REPUBLIKA.CO.ID, JAKARTA -- Ketua Komisi Pemberantasan Korupsi (KPK), Abraham Samad, menyatakan persoalan Peraturan Pemerintah Nomor 66/2005 tentang manajemen SDM KPK masih akan dibicarakan secara lebih teknis dengan pihak terkait. Ia mengakui masih belum ditemukan kesepakatan mengenai masa tugas penyidik di KPK dari instansi lain.
Tetapi, ia melihat ada keinginan dari Presiden Susilo Bambang Yudhoyono untuk mengegolkan PP tersebut. “Pada prinsipnya kita tangkap presiden punya good will yang begitu kuat untuk bisa mendorong KPK agar bekerja lebih maksimal,” katanya saat ditemui di Kantor Presiden usai pertemuan dengan Presiden SBY selama satu jam, Jumat (7/12).
Namun, ia belum bisa memberikan rincian mengenai poin-poin yang belum disepakati bersama. Termasuk dalam kaitannya dengan lamanya masa tugas penyidik dari instansi lain yang bertugas di KPK. “Kita tidak membahas secara ekplisit, tapi saya tangkap Presiden betul-betul ingin memperkuat SDM yang ada di KPK agar KPK tidak tertatih dalam memberantas korupsi,” katanya.
Juru bicara presiden, Julian Aldrin Pasha, mengatakan PP SDM KPK sudah dibahas dan dibicarakan bahkan sudah disetujui Presiden SBY. Ia menjelaskan pemerintah mendukung agar KPK bisa bekerja efektif dengan adanya aturan tersebut. “Saya katakana itu (PP SDM KPK) sudah disetujui tapi belum ditandatangani. Menyangkut aturan ini agar menunjang kinerja dan efektifitas KPK,” katanya.

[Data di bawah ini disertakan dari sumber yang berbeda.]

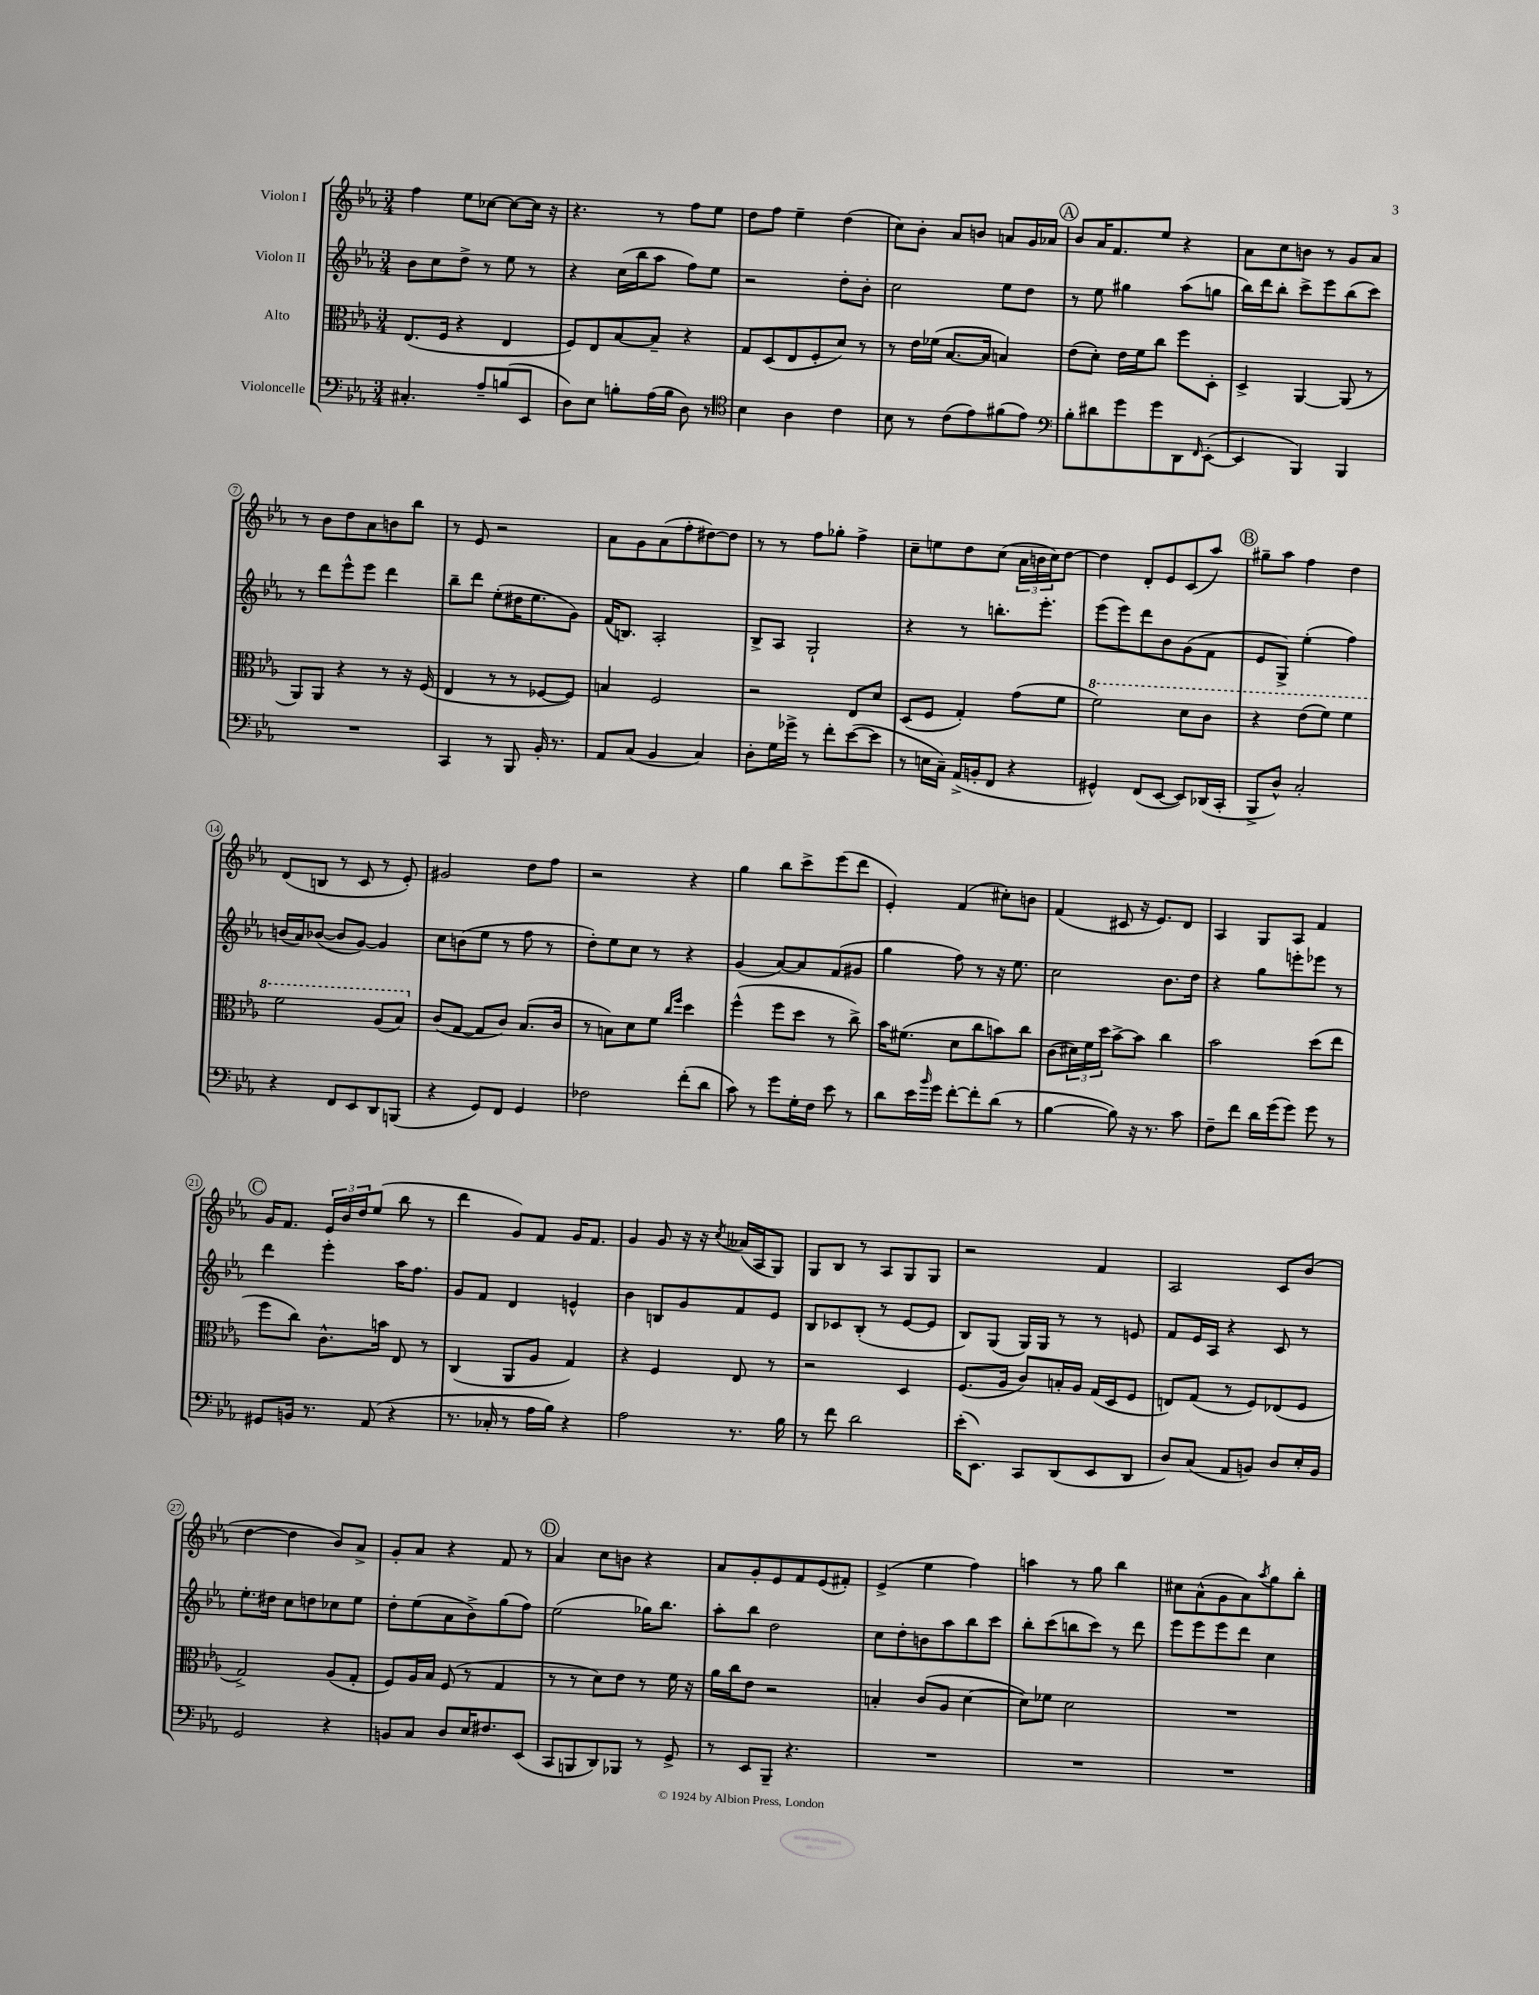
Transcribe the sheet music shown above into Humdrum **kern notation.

**kern	**kern	**kern	**kern
*staff4	*staff3	*staff2	*staff1
*clefF4	*clefC3	*clefG2	*clefG2
*k[b-e-a-]	*k[b-e-a-]	*k[b-e-a-]	*k[b-e-a-]
*M3/4	*M3/4	*M3/4	*M3/4
4.C#'	(8.E-	8b-	4ff
.	.	8cc	.
.	16F	.	.
.	4r	8dd^	8ee-
8A-~	.	8r	[8cc-
(8B	4E-	8ee-	8cc-_
8EE-	.	8r	16cc-]
.	.	.	16r
=	=	=	=
8D)	8F)	4r	4.r
8E-	8E-	.	.
8B'	[8B-	(16cc	.
.	.	16bb-	.
(16A-	8B-~]	8aa-	8r
16B	.	.	.
8D)	4r	8ff)	8ff
8r	.	8ee-	8ee-
=	=	=	=
*clefC4	*	*	*
4B-	8G	2r	8dd
.	(8D	.	8ff
4A-	8E-	.	4ee-~
.	8F'	.	.
4c	8d)	8dd'	(4dd
.	8r	8b-'	.
=	=	=	=
8B-	8r	2cc	8cc)
8r	16e-	.	8b-'
.	(16f-	.	.
(8c	[8.B-	.	8a-
8e-)	.	.	8b
.	16B-]	.	.
(8f#	4B)	8ee-	8a
8e-)	.	8dd	16g
.	.	.	16a-
=	=	=	=
*clefF4	*	*	*
8B-'	(8e-	8r	8b-
8d#	8d')	8ee-	16a-
.	.	.	8.f
8g	16e-	4gg#	.
.	16f	.	.
8g	8cc	.	8ee-
8DD	8ff	(8aa-	4r
16qqFF	.	.	.
([8EE-'	8D'	8gg	.
=	=	=	=
4EE-]	4D^	16bb-)	8a-
.	.	16ddd	.
.	.	8bb-'	8cc
4BBB-)	[4AA-	8ccc^	8b
.	.	8eee-	8r
4BBB-	(8AA-]	(8bb-	8g
.	8r	8ccc)	8a-
=	=	=	=
2.r	8AA-)	8r	8r
.	8AA-	8ddd	8b-
.	4r	8eee-^^	8dd
.	.	8eee-	8a-
.	8r	4ddd	8b
.	16r	.	8bb-
.	(16F	.	.
=	=	=	=
4CC	4E-	8bb-~	8r
.	.	8ddd	8e-
8r	8r	(8ee-'	2r
8BBB-	8r	16dd#	.
.	.	8.ee-	.
16BB-'	[8F-	.	.
8.r	.	.	.
.	8F-])	8g)	.
=	=	=	=
8AA-	4B	(16f	8a-
.	.	8.B)	.
(8C	.	.	8g
4BB-	2F	2A-'	(8a-
.	.	.	8ff'
4C)	.	.	[8dd#)
.	.	.	8dd#]
=	=	=	=
8D'	2r	8B-^	8r
16G	.	8A-	8r
16g-^	.	.	.
8r	.	2G`	8ff
8f'	.	.	8gg-'
([8e-	8E-	.	4ff^
8e-]	8d	.	.
=	=	=	=
8r	(8D	4r	8cc~
16E	8F	.	8ee
16C~)	.	.	.
(16AA-^	4G')	8r	8dd
16BB'	.	.	.
8FF	.	8.bb'	(8cc
4r	(8g	.	24a-
.	.	.	24b
.	.	8.eee-'	.
.	.	.	24cc)
.	8f	.	[8dd
=	=	=	=
4GG#^^)	2ff)	(8eee-	4dd]
.	.	8eee-)	.
(8FF	.	8ddd	8d'
[8EE-	.	8b-	8e-
8EE-])	8dd	(8g	(8c
(16DD-	8cc	8f	8aa-)
16CC'	.	.	.
=	=	=	=
8BBB-^	4r	8e-	8gg#~
8D^^)	.	8G^)	8aa-
2C'	(8ee-	(4ee-'	4ff
.	8ff)	.	.
.	4ff	4ff)	4dd
=	=	=	=
4r	2ff	(16b	(8d
.	.	16a-)	.
.	.	([8b-	8B
8FF	.	8b-]	8r
8EE-	.	[8g)	8c
8DD	(8a-	4g]	8r
(8BBB	8b-)	.	8e-')
=	=	=	=
4r	(8c	8cc	2g#
.	[8G	(8b	.
8GG)	8G]	8ee-	.
8FF	8c)	8r	.
4GG	(8.B-	8ff	8dd
.	.	8r	8ff
.	16c	.	.
=	=	=	=
2F-	8r	8dd')	2r
.	8B)	8ee-	.
.	8d	8cc	.
.	8f	8r	.
.	16qqcc	.	.
.	16qqff	.	.
(8f'	4dd	4r	4r
8d	.	.	.
=	=	=	=
8c)	(4ff^^	(4g	4gg
8r	.	.	.
8g	8ff	[8a-)	8bb-
16G'	8dd	8a-]	8ccc^
16F	.	.	.
8e-	8r	(8f	(8eee-
8r	8cc^)	8g#	8ddd
=	=	=	=
8d	16b-	4gg	4e-')
.	(8.f#	.	.
16e-	.	.	.
16qqb-	.	.	.
16g	.	.	.
[8f'	8d	8ff)	(4f
8f']	8cc	8r	.
(8d	8b)	16r	8cc#')
.	.	8.ee-	.
8r	8cc	.	8b
=	=	=	=
[4B-	(8c	2cc	(4f
.	24d#)	.	.
.	24f	.	.
.	24dd	.	.
8B-])	[8b-^	.	8c#
16r	8b-]	.	16r
8.r	.	.	8.e-)
.	4cc	8.b-	.
8c	.	.	8d
.	.	16dd	.
=	=	=	=
8F~	2b-	4r	4A-
8f	.	.	.
16d	.	8gg	8G
(16g	.	.	.
8g)	.	8eee'	8A-
8g	(8dd	8eee-	4f
8r	8ee-	8r	.
=	=	=	=
8GG#	8ff	4ddd	16g
.	.	.	8.f
16BB	8cc)	.	.
8.r	.	.	.
.	8.c^^	4eee-'	24e-
.	.	.	24b-
.	.	.	24dd
(8AA-	.	.	(8ee-
.	16b	.	.
4r	8E-	16aa-	8bb-
.	.	8.ff	.
.	8r	.	8r
=	=	=	=
8.r	(4C	8g	4ddd
.	.	8f	.
16C-'	.	.	.
8r	8AA-	4d	8g)
16A-	8A-	.	8f
16B-)	.	.	.
4r	4G)	4e^^	16g
.	.	.	8.f
=	=	=	=
2A-	4r	4b-	4g
.	4F	8B	8g
.	.	8g	16r
.	.	.	16r
.	.	.	8qcc
8.r	8E-	8f	(16a--
.	.	.	16A-
.	8r	8e-	8G)
16B-	.	.	.
=	=	=	=
8r	2r	8B-	8G
8f	.	8c-	8B-
2d	.	(8B-'	8r
.	.	8r	8A-
.	4D	[8e-	8G
.	.	8e-]	8G
=	=	=	=
(16e-'	(8.F	8B-)	2r
8.EE-)	.	.	.
.	.	(8G	.
.	16A-	.	.
8CC	8c)	16G)	.
.	.	16G	.
(8DD	16B'	8r	.
.	16A-	.	.
8EE-	(16G	8r	4f
.	16D	.	.
8DD	8F	8e	.
=	=	=	=
8D)	8E)	8f	2A-
(8C	(8G	16e-	.
.	.	16A-	.
8AA-	8r	4r	.
8BB)	8F)	.	.
8D	(8E-	8c	8c
16E-'	8F	8r	(8b-
16BB	.	.	.
=	=	=	=
2GG	2G^)	8.ee-'	[4dd
.	.	16dd#	.
.	.	8cc	4dd]
.	.	8dd	.
4r	(8A-	8cc-	8b-)
.	8G'	8ee-	8a-^
=	=	=	=
8BB	8F)	8dd'	8g'
8C	16A-	(8ee-	8a-
.	16B-	.	.
8D	(8F	8a-	4r
16E-	8r	8b-^)	.
8.F#	.	.	.
.	4G	(8gg	8f
(8EE-	.	8ff)	8r
=	=	=	=
8CC	8r	(2ee-	4a-
8BBB	8r	.	.
8DD)	8d)	.	8cc
8BBB-	8e-	.	8b
8r	8r	16gg-)	4r
.	.	8.bb-	.
8GG^	16f	.	.
.	16r	.	.
=	=	=	=
8r	16a-	8aa-'	8a-
.	16cc	.	.
8EE-	8e-	8bb-	8g'
8BBB-~	2r	2dd	8e-
4.r	.	.	8f
.	.	.	(8e-
.	.	.	8f#')
=	=	=	=
2.r	4B'	8cc	(4e-^
.	.	8dd'	.
.	(8c	8b	4ee-
.	8A-	8aa-	.
.	[4d	8bb-	4ff)
.	.	8ccc	.
=	=	=	=
2.r	8d])	8bb-'	4aa
.	8f-	(8ccc	.
.	2d	8bb	8r
.	.	8ccc)	8gg
.	.	8r	4bb-
.	.	8ddd	.
=	=	=	=
2.r	2.r	8eee-	8cc#
.	.	8eee-	(8a-^^
.	.	8eee-	8g
.	.	8ddd	8a-)
.	.	.	8qaa-
.	.	4cc	8gg
.	.	.	8bb-'
==	==	==	==
*-	*-	*-	*-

Ia menegaskan untuk hal-hal yang berkaitan dengan presiden, terutama aturan, maka para menteri terkait harus tahu dan memberikan paraf sebagai tanda persetujuan agar aturan itu ditindaklanjuti. “Biasanya, menteri terkait ikut memparaf atau tanda tangan. Yang saya ketahui sudah diparaf para menteri teknis terkait hal itu,” katanya.
Sementara itu, Menkopolhukam, Djoko Suyanto, menegaskan dirinya sudah membubuhkan paraf tanda persetujuan pembahasan lebih lanjut mengenai PP tersebut. “Saya sudah paraf,” katanya. Ia menegaskan setiap institusi memiliki aturan mengenai SDM-nya dan perlu saling menghormati aturan domestik masing-masing.
Ia mencontohkan aturan domestik di TNI yang untuk alih status harus ada pengajuan dari anggota TNI. Aturan tersebut dinilainya sama untuk institusi lain yakni adanya pengajuan dari yang bersangkutan untuk mengundurkan diri, supaya ada proses.